If these texts had appeared 20 years ago, and we had to grope for them at the time, it would have been impossible to accomplish. Scientists shook their heads and said, "We have a technical base, but we can't really achieve it." "Even today, when I still don't know the details of these analytical work, I find it difficult for researchers to build code algorithms in ways that are completely different from traditional sorting and search ideas." It can be said that the big data in this respect did not bring any groundbreaking achievements.

If the DVD-ROM leasing company could seize such details in the 90 's, they would be happy to actively capture and analyze them. This disturbing trend raises the question of how a movie rental company will use it, how it can be turned into profit, or how it will affect cooperation between companies. These figures are like tiles in a jigsaw puzzle, and the ability to solve the puzzle will make the enterprise have the absolute initiative.

"Data" does not become the root of all evils overnight, at best, it is another important resource of the new era. We should not be too superstitious about big data, abandon the existing data technology without any problem, and should not push all the problems into the big data. It is clear that traditional technology will not be "outdated" and the new technology can not be hoodwink.

(Responsible editor: Schpeppen)

Related Article

Contact Us

The content source of this page is from Internet, which doesn't represent Alibaba Cloud's opinion; products and services mentioned on that page don't have any relationship with Alibaba Cloud.
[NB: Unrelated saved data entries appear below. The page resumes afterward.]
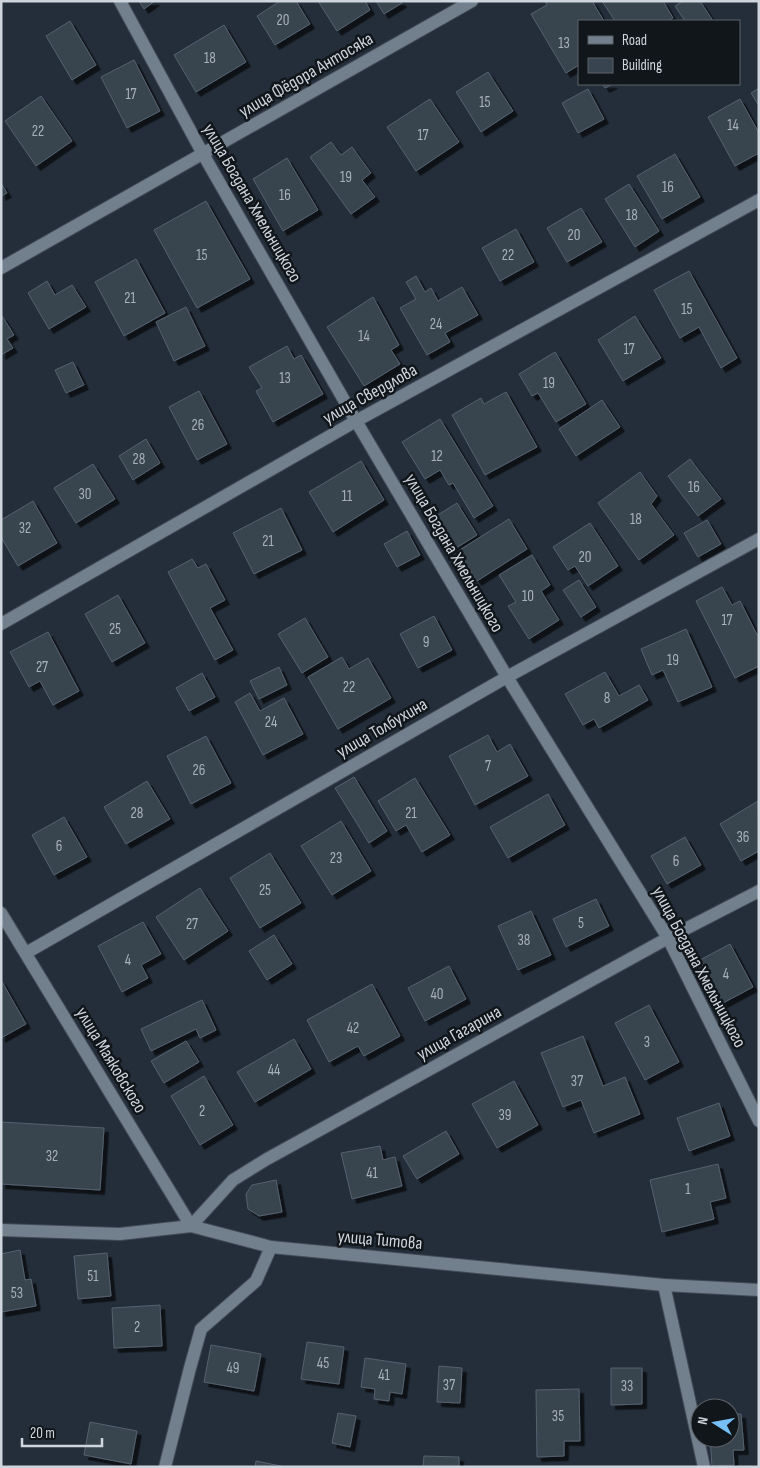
<svg xmlns="http://www.w3.org/2000/svg" width="760" height="1468" viewBox="0 0 760 1468" font-family="'Sofia Sans Condensed',sans-serif">
<style>
.building{fill:#384450;stroke:#55616f;filter:url(#shadow)}
.lines{fill:none;stroke-linecap:round;stroke-linejoin:round}
.street-casing{stroke:#424b56;stroke-width:14}
.secondary-casing{stroke:#424b56;stroke-width:14}
.street{stroke:#727f8d;stroke-width:12}
.secondary{stroke:#727f8d;stroke-width:12}
.labels{text-anchor:middle;dominant-baseline:central;stroke-width:5;stroke-linejoin:round;paint-order:stroke}
.number-label{font-size:15px;fill:#a8b1ba}
.street-label{font-size:18px;fill:#ced5dd;stroke:#11161b}
</style>
<defs>
<filter id="shadow"><feDropShadow dx="4.5" dy="4.5" stdDeviation="0" flood-color="#0009"/></filter>
</defs>
<rect width="100%" height="100%" fill="#242e3a"/>
<!-- building -->
<g class="building">
<path d="M139 1H155L144 9Z"/>
<path d="M280 1H296L310 24 275 45 257 16Z"/>
<path d="M318 1H365L370 10 337 31Z"/>
<path d="M376 1H401L402 3 384 14Z"/>
<path d="M545 1H592L604 21H579V65L566 73 531 14 547 5Z"/>
<path d="M602 1H663L673 18 668 21H615Z"/>
<path d="M683 1H700L713 21H685L675 6Z"/>
<path d="M70 21 96 65 72 80 46 36Z"/>
<path d="M224 25 246 62 196 92 174 55Z"/>
<path d="M134 60 160 111 127 128 101 77Z"/>
<path d="M488 72 513 111 481 132 456 92Z"/>
<path d="M602 84H613L605 88Z"/>
<path d="M759 88V106L751 93Z"/>
<path d="M588 89 604 119 578 133 562 103Z"/>
<path d="M41 96 72 141 36 166 5 121Z"/>
<path d="M430 99 459 142 416 171 387 127Z"/>
<path d="M740 99 759 133V153L735 166 708 117Z"/>
<path d="M331 142 341 155 352 147 371 173 362 180 375 197 351 214 310 157Z"/>
<path d="M675 154 700 197 662 219 637 176Z"/>
<path d="M287 158 318 210 283 231 253 179Z"/>
<path d="M1 183 7 193 1 196Z"/>
<path d="M629 184 659 231 635 247 605 199Z"/>
<path d="M206 201 250 279 197 308 154 230Z"/>
<path d="M581 208 602 242 567 262 547 228Z"/>
<path d="M516 229 534 262 500 281 482 248Z"/>
<path d="M136 259 165 313 124 336 95 282Z"/>
<path d="M689 271 737 358 721 368 699 327 680 338 654 290Z"/>
<path d="M416 276 425 292 431 288 438 301 462 287 478 315 445 333 450 342 427 355 400 308 416 299 406 282Z"/>
<path d="M47 281 55 295 72 285 86 307 49 329 28 293Z"/>
<path d="M373 297 399 345 391 350 400 364 364 386 327 327Z"/>
<path d="M186 307 205 346 174 361 156 322Z"/>
<path d="M2 316 14 335 7 339 13 348 1 355Z"/>
<path d="M635 316 661 358 623 381 598 340Z"/>
<path d="M287 346 294 359 301 355 323 394 273 422 256 391 262 388 249 367Z"/>
<path d="M555 352 586 404 556 422 538 393 532 396 519 374Z"/>
<path d="M73 362 84 385 66 393 55 370Z"/>
<path d="M199 391 227 444 197 460 169 407Z"/>
<path d="M506 392 537 447 485 475 452 415 481 398 484 404Z"/>
<path d="M602 400 620 427 576 456 559 429Z"/>
<path d="M440 419 493 506 474 518 453 483 449 485 440 470 425 479 402 442Z"/>
<path d="M146 439 160 463 133 480 119 456Z"/>
<path d="M690 459 721 499 698 516 668 476Z"/>
<path d="M361 461 384 500 333 532 309 492Z"/>
<path d="M93 464 115 499 76 523 54 488Z"/>
<path d="M640 472 657 496 651 504 674 535 639 560 598 503Z"/>
<path d="M33 501 57 543 18 566 1 537V520Z"/>
<path d="M457 503 477 535 453 550 433 518Z"/>
<path d="M281 508 302 550 254 574 233 533Z"/>
<path d="M509 519 527 549 477 581 458 551Z"/>
<path d="M707 520 721 544 698 557 684 533Z"/>
<path d="M590 523 618 566 588 586 575 566 568 570 553 547Z"/>
<path d="M407 531 420 555 397 567 384 544Z"/>
<path d="M532 555 550 585 541 591 559 620 529 639 508 606 516 602 499 575Z"/>
<path d="M192 559 198 568 206 564 225 600 210 608 233 650 215 660 168 572Z"/>
<path d="M579 580 596 607 581 617 563 590Z"/>
<path d="M722 587 732 605 740 601 757 635H759V666L735 678 696 601Z"/>
<path d="M118 595 145 643 112 662 85 614Z"/>
<path d="M434 616 452 650 418 668 400 634Z"/>
<path d="M305 618 328 657 302 673 278 634Z"/>
<path d="M686 629 712 687 678 702 663 670 652 675 641 649Z"/>
<path d="M48 632 79 691 53 705 40 681 29 687 10 652Z"/>
<path d="M342 657 349 669 368 658 391 698 338 729 308 677Z"/>
<path d="M279 667 287 685 259 699 250 681Z"/>
<path d="M605 672 619 696 639 685 648 700 599 728 594 719 583 725 565 694Z"/>
<path d="M202 673 215 697 189 711 176 688Z"/>
<path d="M250 693 260 711 284 698 303 734 263 755 235 702Z"/>
<path d="M488 735 497 752 510 744 528 776 475 805 449 756Z"/>
<path d="M206 736 231 783 191 804 167 756Z"/>
<path d="M354 777 387 831 369 843 335 788Z"/>
<path d="M415 778 450 835 422 852 406 825 396 831 378 801Z"/>
<path d="M147 781 170 819 126 844 104 807Z"/>
<path d="M548 794 565 825 508 858 490 827Z"/>
<path d="M758 801 759 851 741 861 720 824Z"/>
<path d="M64 817 87 857 54 875 32 835Z"/>
<path d="M341 821 371 871 332 895 301 846Z"/>
<path d="M685 837 701 865 667 884 651 856Z"/>
<path d="M270 853 301 903 260 928 230 878Z"/>
<path d="M200 888 228 931 184 960 156 917Z"/>
<path d="M596 899 609 926 566 947 553 919Z"/>
<path d="M531 911 551 955 518 970 498 926Z"/>
<path d="M143 922 161 954 141 965 148 978 122 992 98 946Z"/>
<path d="M274 935 292 964 267 980 249 951Z"/>
<path d="M730 944 753 987 723 1003 700 960Z"/>
<path d="M449 966 466 999 425 1021 408 988Z"/>
<path d="M1 980 26 1024 1 1038Z"/>
<path d="M372 984 400 1036 364 1056 358 1046 329 1062 307 1020Z"/>
<path d="M202 1000 216 1030 200 1038 196 1029 151 1051 141 1029Z"/>
<path d="M649 1005 679 1062 645 1080 615 1023Z"/>
<path d="M583 1036 603 1086 625 1077 640 1114 594 1133 581 1100 563 1107 541 1053Z"/>
<path d="M294 1039 311 1069 255 1102 237 1072Z"/>
<path d="M186 1041 199 1062 164 1083 151 1061Z"/>
<path d="M204 1076 233 1125 200 1145 171 1096Z"/>
<path d="M514 1081 538 1125 497 1148 472 1104Z"/>
<path d="M719 1103 730 1136 689 1151 677 1118Z"/>
<path d="M1 1122 104 1128 100 1190 1 1184Z"/>
<path d="M446 1131 459 1154 417 1179 403 1156Z"/>
<path d="M380 1146 383 1160 395 1157 402 1186 352 1199 341 1153Z"/>
<path d="M718 1164 726 1198 710 1202 714 1219 662 1232 650 1180Z"/>
<path d="M276 1180 282 1212 259 1216 248 1209 246 1194 252 1185Z"/>
<path d="M20 1250 25 1280 31 1279 36 1306 1 1312V1254Z"/>
<path d="M107 1253 111 1296 78 1299 74 1256Z"/>
<path d="M160 1305 162 1346 114 1348 112 1308Z"/>
<path d="M307 1342 344 1347 339 1384 301 1379Z"/>
<path d="M211 1345 261 1354 254 1391 204 1382Z"/>
<path d="M365 1358 406 1364 402 1394 390 1392 389 1401 374 1399 375 1389 361 1387Z"/>
<path d="M439 1366 462 1368 460 1403 437 1402Z"/>
<path d="M611 1368H642V1404L611 1405Z"/>
<path d="M579 1389 580 1441H564V1456L537 1457 536 1390Z"/>
<path d="M338 1413 356 1416 350 1447 332 1443Z"/>
<path d="M730 1414H741L744 1450H733L734 1465 712 1466 710 1438H730Z"/>
<path d="M90 1422 137 1431 131 1464 84 1455Z"/>
<path d="M424 1456 459 1457V1467H423Z"/>
<path d="M256 1461 286 1467H255Z"/>
</g>
<g class="lines">
<!-- street casing -->
<g class="street-casing">
<g id="street">
<path d="M120 1 203 154 356 421 507 677 668 938 759 1121"/>
<path d="M1 268 472 1"/>
<path d="M1 624 356 421 759 200"/>
<path d="M1 913 191 1226 233 1180 267 1159 668 938 759 891"/>
<path d="M26 953 507 677 759 539"/>
<path d="M664 1285 704 1467"/>
<path d="M165 1467 190 1368 201 1329 256 1281 271 1247"/>
</g>
</g>
<!-- secondary casing -->
<g class="secondary-casing">
<path id="secondary" d="M1 1230 120 1234 191 1226 271 1247 664 1285 759 1290"/>
</g>
<!-- street -->
<use href="#street" class="street"/>
<!-- secondary -->
<use href="#secondary" class="secondary"/>
</g>
<g class="labels">
<!-- number labels -->
<g class="number-label">
<text x="283" y="20">20</text>
<text x="564" y="43">13</text>
<text x="210" y="58">18</text>
<text x="131" y="94">17</text>
<text x="485" y="102">15</text>
<text x="733" y="125">14</text>
<text x="38" y="131">22</text>
<text x="423" y="135">17</text>
<text x="346" y="177">19</text>
<text x="668" y="187">16</text>
<text x="285" y="195">16</text>
<text x="632" y="215">18</text>
<text x="574" y="235">20</text>
<text x="202" y="255">15</text>
<text x="508" y="255">22</text>
<text x="130" y="298">21</text>
<text x="687" y="309">15</text>
<text x="436" y="324">24</text>
<text x="364" y="336">14</text>
<text x="629" y="349">17</text>
<text x="285" y="378">13</text>
<text x="549" y="383">19</text>
<text x="198" y="425">26</text>
<text x="437" y="456">12</text>
<text x="139" y="459">28</text>
<text x="694" y="487">16</text>
<text x="85" y="494">30</text>
<text x="347" y="496">11</text>
<text x="636" y="519">18</text>
<text x="25" y="528">32</text>
<text x="268" y="541">21</text>
<text x="585" y="557">20</text>
<text x="528" y="596">10</text>
<text x="727" y="620">17</text>
<text x="115" y="629">25</text>
<text x="426" y="642">9</text>
<text x="673" y="660">19</text>
<text x="42" y="667">27</text>
<text x="349" y="687">22</text>
<text x="607" y="698">8</text>
<text x="271" y="722">24</text>
<text x="488" y="766">7</text>
<text x="199" y="770">26</text>
<text x="137" y="813">28</text>
<text x="411" y="813">21</text>
<text x="743" y="837">36</text>
<text x="59" y="846">6</text>
<text x="336" y="858">23</text>
<text x="676" y="861">6</text>
<text x="265" y="890">25</text>
<text x="581" y="923">5</text>
<text x="192" y="924">27</text>
<text x="524" y="940">38</text>
<text x="128" y="960">4</text>
<text x="726" y="974">4</text>
<text x="437" y="994">40</text>
<text x="353" y="1028">42</text>
<text x="647" y="1042">3</text>
<text x="274" y="1070">44</text>
<text x="577" y="1081">37</text>
<text x="202" y="1111">2</text>
<text x="505" y="1115">39</text>
<text x="52" y="1156">32</text>
<text x="372" y="1173">41</text>
<text x="688" y="1189">1</text>
<text x="93" y="1276">51</text>
<text x="17" y="1293">53</text>
<text x="137" y="1327">2</text>
<text x="323" y="1363">45</text>
<text x="233" y="1368">49</text>
<text x="384" y="1375">41</text>
<text x="449" y="1385">37</text>
<text x="627" y="1386">33</text>
<text x="558" y="1416">35</text>
</g>
<!-- street labels -->
<g class="street-label">
<text transform="translate(306 75) rotate(-30)">улица Фёдора Антосяка</text>
<text transform="translate(252 203) rotate(60)">улица Богдана Хмельницкого</text>
<text transform="translate(370 394) rotate(-29)">улица Свердлова</text>
<text transform="translate(454 553) rotate(60)">улица Богдана Хмельницкого</text>
<text transform="translate(382 728) rotate(-30)">улица Толбухина</text>
<text transform="translate(699 967) rotate(62)">улица Богдана Хмельницкого</text>
<text transform="translate(459 1033) rotate(-29)">улица Гагарина</text>
<text transform="translate(111 1060) rotate(59)">улица Маяковского</text>
<text transform="translate(380 1240) rotate(5)">улица Титова</text>
</g>
</g>
<!-- border -->
<rect width="760" height="1468" fill="none" stroke="#ced5dd" stroke-width="5"/>
<!-- legend -->
<rect x="578" y="20" width="162" height="65" fill="#11161b" stroke="#5d6269"/>
<rect x="588" y="36" width="25" height="8" fill="#727f8d" stroke="#5d6269"/>
<text x="622" y="45" font-size="15" fill="#ced5dd">Road</text>
<rect x="588" y="58" width="25" height="15" fill="#384450" stroke="#5d6269"/>
<text x="622" y="70" font-size="15" fill="#ced5dd">Building</text>
<!-- north arrow -->
<g transform="translate(715 1423) rotate(281)"><circle r="24" fill="#11161b" stroke="#5d6269"/>
<path d="M0-4L9 19L0 12L-9 19Z" fill="#76c0f6"/>
<text y="-8" font-size="14" font-weight="bold" text-anchor="middle" fill="#ced5dd">N</text>
</g>
<!-- scale -->
<path d="M22 1438v8h80v-8" fill="none" stroke="#ced5dd" stroke-width="2.5"/>
<text x="30" y="1438" font-size="15" fill="#ced5dd" stroke="#11161b" stroke-width="4" paint-order="stroke">20 m</text>
</svg>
If the content of the page makes you feel confusing, please write us an email, we will handle the problem within 5 days after receiving your email.

If you find any instances of plagiarism from the community, please send an email to: info-contact@alibabacloud.com and provide relevant evidence. A staff member will contact you within 5 working days.

A Free Trial That Lets You Build Big!

Start building with 50+ products and up to 12 months usage for Elastic Compute Service

  • Sales Support

    1 on 1 presale consultation

  • After-Sales Support

    24/7 Technical Support 6 Free Tickets per Quarter Faster Response

  • Alibaba Cloud offers highly flexible support services tailored to meet your exact needs.